Current Mission Location – Maryknoll Sisters Center- Maryknoll, NY
Rosemarie, better known as Ro, Milazzo was born April 21, 1932 in Brooklyn, NY to Maria (Lo Faso) Milazzo and Ciro Milazzo. She had 9 siblings: 6 brothers: Frank, John, Joseph, Sal, Tom and Ciro, Jr. and 3 Sisters: Isabella, Santina and Cecilia. Ro graduated from Bay Ridge High School, Brooklyn in 1949.
In 1954, Ro earned a Bachelor of Arts in Music education from Brooklyn College, Brooklyn, NY.
After teaching in a New York City public school for 3 years, Rosemarie Milazzo entered the Maryknoll Sisters Congregation Dec. 30, 1959 at the novitiate in Valley Park, MO. She professed First Vows August 22, 1959 in Valley Park and Final Vows June 24 in New York City.
From 1962-’63, Sister Ro was a student at Valley Park. Her first mission assignment was to Transfiguration School in New York’s Chinese section of Manhattan where she taught for four years and then was appointed principal for four more years. She worked to move Transfiguration School from a traditional parochial school to a community school, involving many local people in the life of the school.

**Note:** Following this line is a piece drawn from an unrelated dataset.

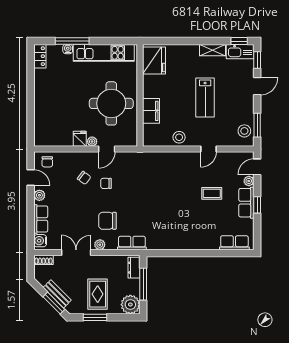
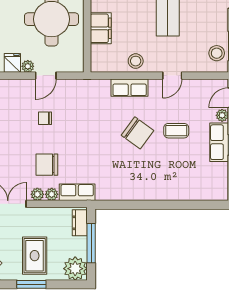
chair: (84, 178) -> (137, 133), moved, width x1.87, depth x1.87
row of seats: (234, 243) -> (130, 88), moved, turned 180
plant: (111, 245) -> (52, 194), added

Sister Ro’s first overseas mission assignment was to East Africa in 1971, and after studying Swahili, was assigned to begin teacher training at the teacher training college in Kitale, Kenya. She was there for three years and continued teacher training in Eldoret for five more years. She was home in New York for three years for family ministry, returning to Kenya in 1982. Sister Rosemarie was assigned to the Bura Tana irrigation project, an initiative set up by the World Bank and Kenya’s government to reclaim the desert. She worked there for eight years doing literacy, serving Christian communities, women’s groups, and others.
Much of her work there was building community as there were landless, homeless people brought to Bura Tana to work and live there. They were strangers to the desert, strangers to each other, and strangers to the nomads who inhabited the desert. Sister Rosemarie did much communication work, group building exercises, etc. in order to help people know one another better. The nomads living in the desert did not know Swahili, the local Language, so Sister Rosemarie taught Swahili there.
Back in New York, from 1991-1996, Sister Rosemarie served global mission as a member of the Maryknoll Sisters’ vocation ministry in Maryknoll, NY.
In 1996, she returned to Africa, this time to Mwanza, Tanzania. She began an AIDS project in the village, set up support groups, advocated for people living with HIV/AIDS, worked with orphans, and set up a school for special needs children.
In 2003, Ro was asked to be the congregational personnel director at Maryknoll, NY, for a term of four years. When she finished this ministry, she joined the Christian Peacemaker Teams (CPT), which offers an organized, nonviolent alternative to war. As a team, CPT members practice a lifestyle of prayer, community, and faith in the transforming power of nonviolence in their own lives and in the world. After completing CPT training in 2007, Sister Rosemarie served on peace missions in Hebron in the Middle East and with the Aboriginal Justice Team in Canada for three months. She also served on a CPT team that cared for refugees during the ongoing civil war in the Democratic Republic of Congo. Her next CPT assignment was peace-building in northern Iraq.